Intel、NervanaのAIチップ開発を打ち切りへ:Habanaにリソースを移行
漠然とではあるが推測されてきた通り、IntelがNervanaのデータセンター向けAI学習用チップ「NNP-T」ならびに推論チップ「NNP-I」を打ち切った。最近買収したHabana Labs(以下、Habana)のチップ「Gaudi」と「Goya」の方を選択したとみられる。
漠然とではあるが推測されてきた通り、IntelがNervanaのデータセンター向けAI学習用チップ「NNP-T」ならびに推論チップ「NNP-I」を打ち切った。最近買収したHabana Labs(以下、Habana)のチップ「Gaudi」と「Goya」の方を選択したとみられる。

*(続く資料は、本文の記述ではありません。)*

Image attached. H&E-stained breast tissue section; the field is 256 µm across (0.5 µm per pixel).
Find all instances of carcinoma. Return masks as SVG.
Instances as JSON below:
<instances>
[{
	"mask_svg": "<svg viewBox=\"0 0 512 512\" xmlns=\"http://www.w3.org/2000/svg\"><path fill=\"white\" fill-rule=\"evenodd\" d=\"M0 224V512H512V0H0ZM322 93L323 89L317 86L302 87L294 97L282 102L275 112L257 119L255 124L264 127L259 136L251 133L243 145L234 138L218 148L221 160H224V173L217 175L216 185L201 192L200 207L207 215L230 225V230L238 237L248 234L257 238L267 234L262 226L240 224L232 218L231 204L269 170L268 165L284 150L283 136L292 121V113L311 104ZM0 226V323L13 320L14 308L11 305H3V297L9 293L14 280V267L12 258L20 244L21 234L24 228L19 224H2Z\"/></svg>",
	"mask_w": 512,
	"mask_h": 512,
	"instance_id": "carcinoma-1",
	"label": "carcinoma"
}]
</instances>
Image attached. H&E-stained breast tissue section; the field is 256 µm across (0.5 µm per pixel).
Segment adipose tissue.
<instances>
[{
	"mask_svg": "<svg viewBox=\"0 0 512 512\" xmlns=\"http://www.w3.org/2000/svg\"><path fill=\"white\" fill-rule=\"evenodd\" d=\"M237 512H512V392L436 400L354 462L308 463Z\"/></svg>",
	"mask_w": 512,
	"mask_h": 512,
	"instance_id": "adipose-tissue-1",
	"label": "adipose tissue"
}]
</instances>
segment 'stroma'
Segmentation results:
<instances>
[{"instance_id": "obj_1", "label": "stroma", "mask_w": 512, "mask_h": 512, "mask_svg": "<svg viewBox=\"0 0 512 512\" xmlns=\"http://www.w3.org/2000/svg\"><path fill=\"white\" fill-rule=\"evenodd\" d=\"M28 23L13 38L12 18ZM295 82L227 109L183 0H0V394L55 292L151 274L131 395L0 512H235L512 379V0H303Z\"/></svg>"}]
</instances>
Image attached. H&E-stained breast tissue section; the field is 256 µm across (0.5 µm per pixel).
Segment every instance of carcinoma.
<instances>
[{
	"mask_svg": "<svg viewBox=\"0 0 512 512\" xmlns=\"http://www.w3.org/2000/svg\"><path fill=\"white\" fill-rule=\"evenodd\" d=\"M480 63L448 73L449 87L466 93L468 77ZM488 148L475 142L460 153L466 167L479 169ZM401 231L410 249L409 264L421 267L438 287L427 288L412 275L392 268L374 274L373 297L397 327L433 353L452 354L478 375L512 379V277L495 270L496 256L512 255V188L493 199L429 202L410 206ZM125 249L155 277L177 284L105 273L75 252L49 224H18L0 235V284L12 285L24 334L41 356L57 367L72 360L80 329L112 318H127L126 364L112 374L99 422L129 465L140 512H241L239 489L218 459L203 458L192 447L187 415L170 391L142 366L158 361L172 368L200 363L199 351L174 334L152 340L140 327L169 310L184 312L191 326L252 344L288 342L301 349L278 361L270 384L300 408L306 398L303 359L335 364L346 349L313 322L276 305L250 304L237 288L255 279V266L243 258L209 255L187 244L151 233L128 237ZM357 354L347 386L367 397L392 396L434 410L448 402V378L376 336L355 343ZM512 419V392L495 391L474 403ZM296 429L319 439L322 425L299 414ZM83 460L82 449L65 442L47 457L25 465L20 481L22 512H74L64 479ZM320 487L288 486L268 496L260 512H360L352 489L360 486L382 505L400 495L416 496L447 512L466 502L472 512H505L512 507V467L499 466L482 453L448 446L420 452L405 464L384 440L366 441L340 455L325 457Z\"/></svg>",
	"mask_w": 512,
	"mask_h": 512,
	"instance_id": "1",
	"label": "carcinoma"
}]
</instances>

EE Timesにメールで送られてきた声明の中で、IntelはNervanaのデータセンター向けNNP-T(開発コード名:Spring Crest)の開発を中止すると述べた一方、NNP-I(同、Spring Hill)については既存顧客を気遣い、“顧客からのフィードバック”に従うとした。
さらにIntelは、「2019年12月にHabanaを買収し、顧客からの情報提供を受けて、われわれはデータセンター用AIアクセラレーターのロードマップを戦略的にアップデートした。AIの人材と技術を組み合わせて活用することで、業界を主導するAI製品を開発する。IntelのAIハードウェアとAIソフトウェアのイノベーションを用いて、既存ならびに次世代のGoyaとGaudiを強化する」と述べた。
「Habanaの製品ラインは、推論と学習の両方に向けた、高度にプログラマブルな統一アーキテクチャという強固な戦略的優位性をもたらす。データセンター用AIアクセラレーターに向けた単一のハードウェアアーキテクチャとソフトウェアスタックに移行することで、当社のエンジニアリングチームは協力し、顧客に対してさらなるイノベーションをより早く届けられるようになる」(Intel)
2020年1月、IntelはHabanaの買収を20億米ドルで完了した。Habanaは、推論ベンチマークスコア「MLPerf」の最新ラウンドで驚異的な結果をたたき出した。Habanaの成果は一部のカテゴリーでNVIDIAに次いで第2位となり、Intelの顧客は注目しているようだ。
Habanaのキーテクノロジーは、オンチップRoCE(Remote direct memory access over Converged Ethernet)だ。競合のソリューションでは、そのために追加のチップが必要となる。NVIDIAはまさにその技術のために68億米ドルで、高性能ネットワーキングを手掛けるMellanoxを買収した。オンチップRoCEを手に入れれば、急速に拡大するニューラルネットワークモデル市場の規模に見合うレベルのスケーラビリティを生み出すことができる。
Nervanaは独立したビジネスユニットとして残る
完全にIntelに取り込まれたNervanaとの戦略とは対照的に、Habanaは同じマネジメントチームが率いる独立したビジネスユニットとして残る予定だという。
また、Intelは発表の中で、Movidiusのロードマップを変更することはないと述べた。Movidiusは、ドローンなどのアプリケーションに搭載されるコンピュータビジョン向けの超低消費電力AIアクセラレーターを開発している。Intelは、旧AlteraのFPGAに加え、「Xeon」シリーズでもCPUアクセラレーターを提供しているが、いずれもデータセンターをターゲットにしたものである。また、同社は、汎用GPU(Xe)の開発にも取り組んでおり、2020年後半の発表が見込まれている。